Elektryczny Avenger bywa oferowany przez dealerów z upustem na poziomie 15 550 zł – przykładowo, z 221 450 zł „robi się” 205 900 zł. To cena dla firm przy wyborze promocyjnego finansowania (Leasing od 102% ze stałą ratą, Kredyt od 0%, Wynajem).
W przypadku modelu Niro dealerzy oferują rabat w wysokości 15 000 zł dla osób posiadających instalację fotowoltaiczną. W przypadku Kii EV6 GT rabaty sięgają 15 proc. W wersji GT-Line (a nie GT) można liczyć na ok. 5 proc. W przypadku Kii Soul można liczyć na upust w wysokości ok. 5000 zł (nieco ponad 3 proc.).
Mazda
30 000 zł upustu w przypadku aut z rocznika 2022 i 20 000 zł w przypadku samochodów z 2023 r. – tak według strony producenta wygląda oferta na Mazdę MX-30.

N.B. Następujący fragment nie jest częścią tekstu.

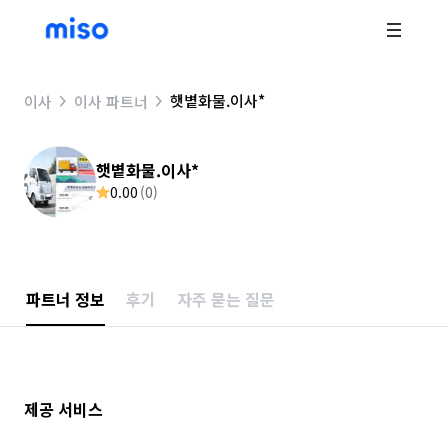
햇볕화물.이사*
이사
이사 파트너
햇볕화물.이사*
0.00
(
0
)
파트너 정보
후기
자주 묻는 질문
제공 서비스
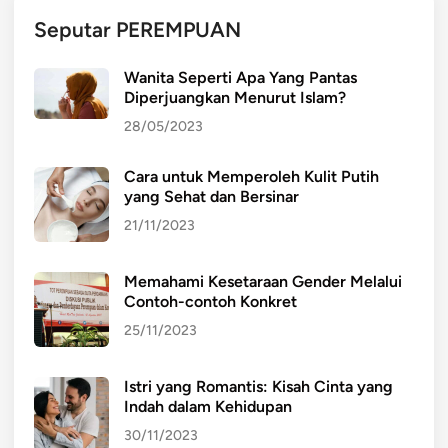
g
Seputar PEREMPUAN
a
r
Wanita Seperti Apa Yang Pantas
T
Diperjuangkan Menurut Islam?
i
28/05/2023
d
a
Cara untuk Memperoleh Kulit Putih
k
yang Sehat dan Bersinar
M
u
21/11/2023
d
a
Memahami Kesetaraan Gender Melalui
h
Contoh-contoh Konkret
S
25/11/2023
a
k
Istri yang Romantis: Kisah Cinta yang
i
Indah dalam Kehidupan
t
30/11/2023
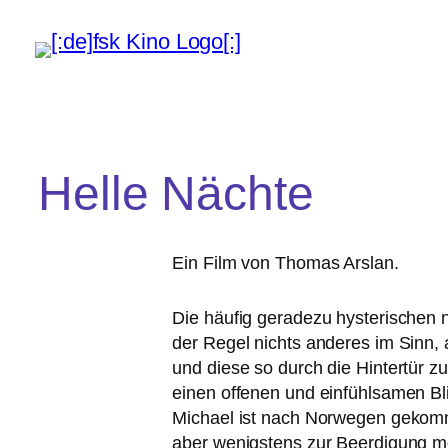
Helle Nächte
Ein Film von Thomas Arslan.
Die häu­fig gera­de­zu hys­te­ri­sch
der Regel nichts ande­res im Sinn, a
und die­se so durch die Hintertür zu
einen offe­nen und ein­fühl­sa­men B
Michael ist nach Norwegen gekom­me
aber wenigs­tens zur Beerdigung mö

Ok. 17,5 proc. rabatu na EQE, 14 proc. na modele EQA i EQS SUV, 10 proc. rabatu na EQB, od 7 do 15 proc. na EQS i 7 proc. na EQC – tak wygląda oferta na elektryczne modele marki Mercedes-Benz.
W przypadku modelu Ariya można liczyć na 5000 zł upustu. W przypadku elektrycznego Townstara to 23 000 zł rabatu (10,5 proc). Leaf jest objęty rabatami w wysokości od 12 do 24 tysięcy złotych (czyli maksymalnie 14 proc.).
Opel
Niektóre wystawiane przez dealerów egzemplarze Mokki elektrycznej są objęte rabatem w wysokości 18 proc. W przypadku Corsy można mówić o 14 – procentowych obniżkach.
Peugeot
W przypadku Peugeota e-2008 można liczyć na upusty w wysokości ok. 9-10 proc. Elektryczny Rifter bywa tańszy o 16 proc. (z 206 tysięcy złotych cena spada do 173 399 zł).
Renault
Model Zoe jest objęty rabatami w wysokości nawet 30 proc. (z 194 200 zł brutto cena spada do 134 900 zł). W przypadku Megane E-Tech w ogłoszeniach można znaleźć informacje o „cenie wyprzedażowej”. Wtedy upusty sięgają 27 proc.
Skoda
W przypadku Skody Enyaq producent oferuje upusty w wysokości:
– 35 000 zł dla wersji 60,
– 40 000 zł dla wersji 80 i Coupé 80,
– 45 000 zł dla wersji 80x, Coupé 80x, RS i Coupé RS.
Tesla
Firma nie przewiduje rabatów na swoje samochody. Nie oznacza to oczywiście, że nie trafiają się cenowe okazje. Zdarzają się i to częściej, niż u konkurencji.
Volkswagen
W przypadku elektrycznych, osobowych modeli Volkswagena – czyli ID.3, ID.4 i ID.5 – można liczyć na upust w wysokości 65 000 złotych na egzemplarze dostępne od ręki. Przy ID.Buzzie rabat może wynosić ok. 10 proc.
Volvo
W przypadku EX30 czy EX90, czyli najświeższych modeli marki, nie ma mowy (przynajmniej oficjalnie) o rabatach. W przypadku XC40 można liczyć na upust w wysokości ok. 2000 zł i na wallbox dodawany w cenie auta.